_To-do item:_ Check each line of the listing below for the string "most", and give only how many lines hold it.

[Start of section]

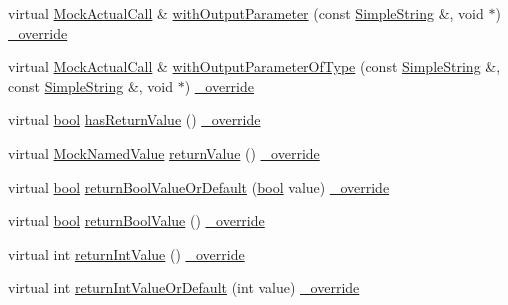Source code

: \begin{DoxyCompactItemize}
\item 
virtual \hyperlink{class_mock_actual_call}{Mock\+Actual\+Call} \& \hyperlink{class_mock_ignored_actual_call_a2ef074953e47056720a405e8cdf6ccd3}{with\+Output\+Parameter} (const \hyperlink{class_simple_string}{Simple\+String} \&, void $\ast$) \hyperlink{_cpp_u_test_config_8h_a049bea15dd750e15869863c94c1efc3b}{\+\_\+override}
\item 
virtual \hyperlink{class_mock_actual_call}{Mock\+Actual\+Call} \& \hyperlink{class_mock_ignored_actual_call_ab67b537a135dd914425d5ad4a92cabbe}{with\+Output\+Parameter\+Of\+Type} (const \hyperlink{class_simple_string}{Simple\+String} \&, const \hyperlink{class_simple_string}{Simple\+String} \&, void $\ast$) \hyperlink{_cpp_u_test_config_8h_a049bea15dd750e15869863c94c1efc3b}{\+\_\+override}
\item 
virtual \hyperlink{avb__gptp_8h_af6a258d8f3ee5206d682d799316314b1}{bool} \hyperlink{class_mock_ignored_actual_call_a7451796798dd10197c297377bf7c0016}{has\+Return\+Value} () \hyperlink{_cpp_u_test_config_8h_a049bea15dd750e15869863c94c1efc3b}{\+\_\+override}
\item 
virtual \hyperlink{class_mock_named_value}{Mock\+Named\+Value} \hyperlink{class_mock_ignored_actual_call_a370e7e7178ce5c5f964d74d112d3447f}{return\+Value} () \hyperlink{_cpp_u_test_config_8h_a049bea15dd750e15869863c94c1efc3b}{\+\_\+override}
\item 
virtual \hyperlink{avb__gptp_8h_af6a258d8f3ee5206d682d799316314b1}{bool} \hyperlink{class_mock_ignored_actual_call_aee0b1150e19e0e642a3de62ea6c1b71d}{return\+Bool\+Value\+Or\+Default} (\hyperlink{avb__gptp_8h_af6a258d8f3ee5206d682d799316314b1}{bool} value) \hyperlink{_cpp_u_test_config_8h_a049bea15dd750e15869863c94c1efc3b}{\+\_\+override}
\item 
virtual \hyperlink{avb__gptp_8h_af6a258d8f3ee5206d682d799316314b1}{bool} \hyperlink{class_mock_ignored_actual_call_a96bc97eca5415d31a07077e1bd810944}{return\+Bool\+Value} () \hyperlink{_cpp_u_test_config_8h_a049bea15dd750e15869863c94c1efc3b}{\+\_\+override}
\item 
virtual int \hyperlink{class_mock_ignored_actual_call_ae327f73a4bdfc27e0129f2c7efb80ae5}{return\+Int\+Value} () \hyperlink{_cpp_u_test_config_8h_a049bea15dd750e15869863c94c1efc3b}{\+\_\+override}
\item 
virtual int \hyperlink{class_mock_ignored_actual_call_a51293fcd6d7a12a023f9ee365e037f80}{return\+Int\+Value\+Or\+Default} (int value) \hyperlink{_cpp_u_test_config_8h_a049bea15dd750e15869863c94c1efc3b}{\+\_\+override}

\end{DoxyCompactItemize}
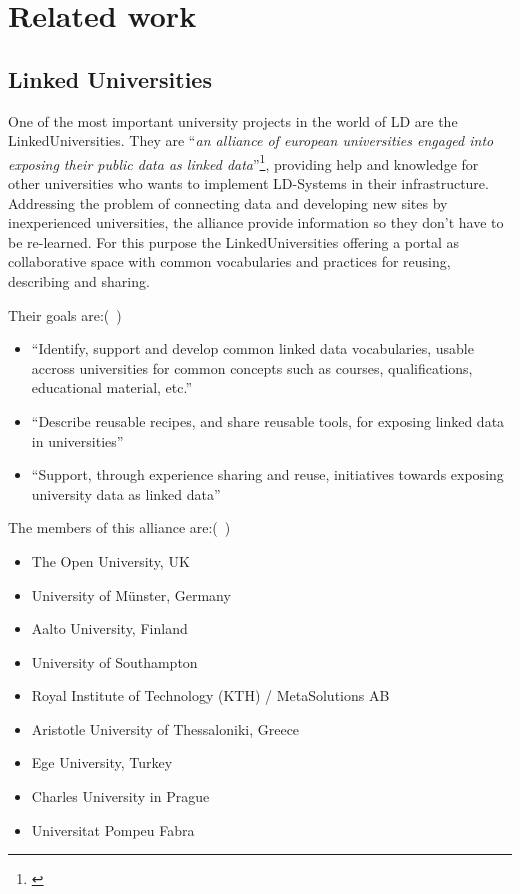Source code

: \section{Related work}
\subsection{Linked Universities}\label{linkeduniversities}
One of the most important university projects in the world of LD are the LinkedUniversities. They are "`\textit{an alliance of european universities engaged into exposing their public data as linked data}"'\footnote{\citet{url:linkeduniversities}}, providing help and knowledge for other universities who wants to implement LD-Systems in their infrastructure. Addressing the problem of connecting data and developing new sites by inexperienced universities, the alliance provide information so they don't have to be re-learned. For this purpose the LinkedUniversities offering a portal as collaborative space with common vocabularies and practices for reusing, describing and sharing.

Their goals are:(~\citet{url:linkeduniversities})

\begin{itemize}
\item "`Identify, support and develop common linked data vocabularies, usable accross universities for common concepts such as courses, qualifications, educational material, etc."'
\item "`Describe reusable recipes, and share reusable tools, for exposing linked data in universities"'
\item "`Support, through experience sharing and reuse, initiatives towards exposing university data as linked data"'
\end{itemize}


The members of this alliance are:(~\citet{url:linked-universities-members})
\begin{itemize}
	\item The Open University, UK
	\item University of Münster, Germany
	\item Aalto University, Finland
	\item University of Southampton
	\item Royal Institute of Technology (KTH) / MetaSolutions AB
	\item Aristotle University of Thessaloniki, Greece
	\item Ege University, Turkey
	\item Charles University in Prague
	\item Universitat Pompeu Fabra
\end{itemize}

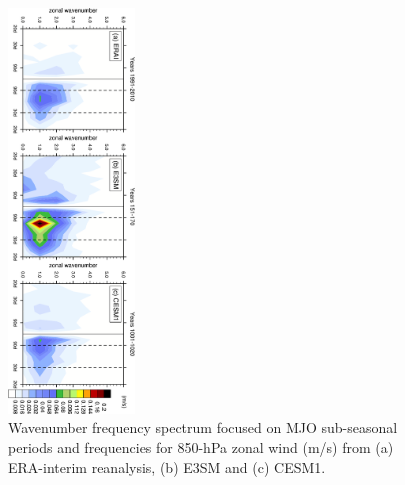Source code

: \documentclass[draft,ms]{AGUTeX}
\begin{document}
\begin{article}
\begin{figure}[t]
  \begin{center}
    \noindent\includegraphics[width=0.3\textwidth,angle=90.]{./figs/f_mjo_spectra_U850_djf.pdf}
  \end{center}
  \caption{Wavenumber frequency spectrum focused on MJO sub-seasonal periods and frequencies for 850-hPa zonal wind (m/s) from (a) ERA-interim reanalysis, (b) E3SM and (c) CESM1.} 
\label{f_mjo_spectra_U850_djf}
\end{figure}


\end{article}
\end{document}
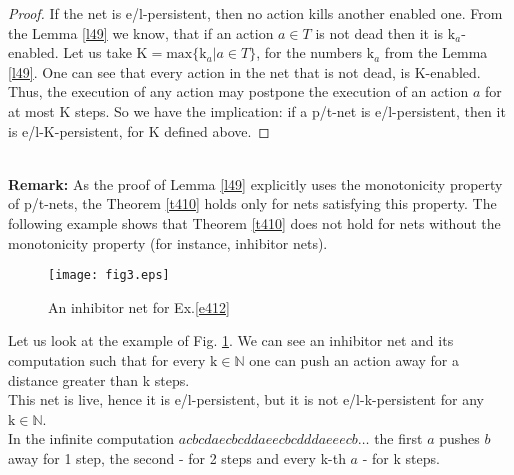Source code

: \documentclass[a4paper]{llncs}
\begin{document}
\begin{proof}
If the net is e/l-persistent, then no action kills another enabled one. From the Lemma \ref{l49} we know, that if an action $a \in T$ is not dead then it is $\mathrm{k}_a$-enabled.
Let us take $\mathrm{K}=\mathrm{max}\{\mathrm{k}_a | a\in T\}$, for the numbers $\mathrm{k}_a$ from the Lemma \ref{l49}. One can see that every action in the net that is not dead, is K-enabled. Thus, the execution of any action may postpone the execution of an action $a$ for at most K steps. 	
So we have the implication: if a p/t-net is e/l-persistent, then it is e/l-K-persistent, for K defined above. 	
\end{proof}
\mbox{ }\\
\textbf{Remark:} As the proof of Lemma \ref{l49} explicitly uses the monotonicity property of p/t-nets, the Theorem \ref{t410} holds only for nets satisfying this property. The following example shows that Theorem \ref{t410} does not hold for nets without the monotonicity property (for instance, inhibitor nets).

\begin{example}
\label{e412}

\begin{figure}[h]
\centering
\texttt{[image: fig3.eps]}
\caption{An inhibitor net for Ex.\ref{e412}}
\label{Fig3}
\end{figure}

Let us look at the example of Fig. \ref{Fig3}. We can see an inhibitor net and its computation such that for every $\mathrm{k}\in\mathbb{N}$ one can push an action away for a distance greater than k steps.\\
This net is live, hence it is e/l-persistent, but it is not e/l-k-persistent for any $\mathrm{k}\in\mathbb{N}$.\\
In the infinite computation $acbcdaecbcddaeecbcdddaeeecb\ldots$ the first $a$ pushes $b$ away for 1 step, the second - for 2 steps and every k-th $a$ - for k steps.
\end{example}
\end{document}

[End of section]

_Result:_ 2